TABLE 3 Head Orientation States Component probability X angle Y angle Z angle Head Up/Down 0.5 2 0 0 Head Tilted Left/Right (Roll) 0.6666 0 0 1.5 Head Turned Left/Right (Yaw) 0.6666 0 2 0
[0169] The first column shows the name of the state, the next three contain the angles which define it. The next column shows the probability of assuming this state. Note that the probabilities do not sum to 1. Thus, more than one state can be assumed at a time, in which case the angles are summed, generating a state in which, for example, the head is both turned and tilted. Two more parameters, the transition time between states, and the duration of a state, are globally defined by the Speech Movement Implementation.
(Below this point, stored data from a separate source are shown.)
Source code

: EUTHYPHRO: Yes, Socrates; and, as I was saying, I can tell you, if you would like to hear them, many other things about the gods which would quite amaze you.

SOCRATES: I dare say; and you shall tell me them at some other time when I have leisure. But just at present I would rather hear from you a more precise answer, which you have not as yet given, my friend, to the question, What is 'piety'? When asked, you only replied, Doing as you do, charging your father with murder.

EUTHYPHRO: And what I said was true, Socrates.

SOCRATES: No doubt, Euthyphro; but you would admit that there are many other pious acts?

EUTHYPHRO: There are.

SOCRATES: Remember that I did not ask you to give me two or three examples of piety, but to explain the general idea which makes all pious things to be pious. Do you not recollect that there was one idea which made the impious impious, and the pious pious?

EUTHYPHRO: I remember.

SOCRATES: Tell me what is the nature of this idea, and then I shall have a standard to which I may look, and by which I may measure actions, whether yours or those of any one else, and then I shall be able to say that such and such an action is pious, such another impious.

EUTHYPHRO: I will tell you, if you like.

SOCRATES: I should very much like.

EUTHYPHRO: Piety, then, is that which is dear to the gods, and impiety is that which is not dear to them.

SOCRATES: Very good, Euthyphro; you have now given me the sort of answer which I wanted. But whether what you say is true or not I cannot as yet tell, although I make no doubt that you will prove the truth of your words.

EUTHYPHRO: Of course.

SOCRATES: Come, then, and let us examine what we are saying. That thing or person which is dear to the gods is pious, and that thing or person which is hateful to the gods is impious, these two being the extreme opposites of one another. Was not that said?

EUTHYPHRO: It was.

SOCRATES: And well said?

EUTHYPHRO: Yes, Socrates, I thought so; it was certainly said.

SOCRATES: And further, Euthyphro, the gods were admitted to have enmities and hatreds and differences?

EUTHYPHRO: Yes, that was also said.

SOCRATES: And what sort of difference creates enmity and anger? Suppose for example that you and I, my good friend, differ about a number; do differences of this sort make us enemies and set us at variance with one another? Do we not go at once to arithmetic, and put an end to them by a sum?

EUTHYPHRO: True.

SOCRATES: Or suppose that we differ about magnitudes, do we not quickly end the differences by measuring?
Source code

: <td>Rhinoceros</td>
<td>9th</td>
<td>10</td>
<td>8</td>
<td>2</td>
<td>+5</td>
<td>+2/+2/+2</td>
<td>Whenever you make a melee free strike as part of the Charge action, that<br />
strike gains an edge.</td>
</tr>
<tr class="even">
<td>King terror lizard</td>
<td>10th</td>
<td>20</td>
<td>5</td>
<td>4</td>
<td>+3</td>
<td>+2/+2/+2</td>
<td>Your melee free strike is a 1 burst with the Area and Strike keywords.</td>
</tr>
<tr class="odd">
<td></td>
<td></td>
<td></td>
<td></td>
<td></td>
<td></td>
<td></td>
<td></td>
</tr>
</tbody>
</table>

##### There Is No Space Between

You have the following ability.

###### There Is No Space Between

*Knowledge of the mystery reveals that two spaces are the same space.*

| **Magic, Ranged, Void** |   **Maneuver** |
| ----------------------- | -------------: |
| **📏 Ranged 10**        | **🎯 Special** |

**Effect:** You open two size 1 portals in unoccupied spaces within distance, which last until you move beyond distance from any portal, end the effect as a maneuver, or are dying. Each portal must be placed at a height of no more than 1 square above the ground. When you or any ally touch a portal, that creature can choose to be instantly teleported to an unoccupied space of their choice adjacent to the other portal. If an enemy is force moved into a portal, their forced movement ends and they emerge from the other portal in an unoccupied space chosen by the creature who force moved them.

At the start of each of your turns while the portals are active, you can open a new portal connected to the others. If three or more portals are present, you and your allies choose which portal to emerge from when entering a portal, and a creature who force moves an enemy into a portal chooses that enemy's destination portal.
As would be understood by one of ordinary skill in the art, these values may be subjected to random variations in order to provide variety in specific instances of head orientation state.
[0170] Both the duration and transition time are subject to a multiplier which is calculated from the rate of speech. This reflects the fact that human speakers tend to change state more often and more rapidly when speaking quickly. This effect is limited at either end of the rate of speech spectrum—at a certain point, speaking even more rapidly does not result in more frequent or faster state changes, likewise at the other end of the spectrum, state changes have a maximum duration and transition time which are not exceeded as speech gets still slower. Thus, the rate of speech multiplier is capped for both high and low values of rate of speech.
[0171] The Speech Movement Implementation establishes a rule for choosing the state based on the on/off characteristics of speech. The head starts in the neutral state. After the beginning of an utterance, the Speech Movement Implementation chooses a new state or states according to the probabilities in Table 3, summing the states if more than one is chosen. After a given duration has elapsed, the Speech Movement Implementation generates the next state based on the probabilities in Table 3 and summing the states if necessary. When the end of utterance occurs, the neutral state is chosen again, and the duration of the previous orientation is adjusted so that the return to neutral occurs at the End of Utterance. This process ensures that the character will not begin or end a sentence with an orientation which connotes an unintended meaning, such as looking askance or a quizzical head tilt.
[0172]
[0173] The Speech Movement Implementation has an independent set of states and rules that govern the quick motion of the eyes as they scan the face of the listener. Such eye motion is referred to herein as “eye jitter.” The table for the eye motion states is nearly identical to Table 3 for orientation, except that the eyes rotate only about two axes. Again the transition time is globally defined. In this case a rate of speech multiplier is not used, because this movement does not depend on the rate of speech.
[0174] The Speech Movement Implementation establishes a rule for choosing the state for eye jitter. The rule for eye jitter is that each state is held for a given duration, a new state is chosen based on a set of probabilities, the eye motion transitions using the transition time. Unlike head orientation, only one eye position state is chosen, and consequently the positions are never summed.
[0175]
[0176] As would be understood by one of ordinary skill in the art, any number of state tables and rules can be used to control background movement. For example, a state table could contain a set of facial expressions which vary in the degree to which they appear “relaxed”, to be chosen based on the rate of speech, on/off characteristics, or other inputs. Another state table might drive weight shifting behavior of a character. Any set of states can be controlled by the Speech Movement Implementation provided that the states can be consistently and appropriately chosen, and their transitions defined, using rules which operate only on the inputs derived from the audio source.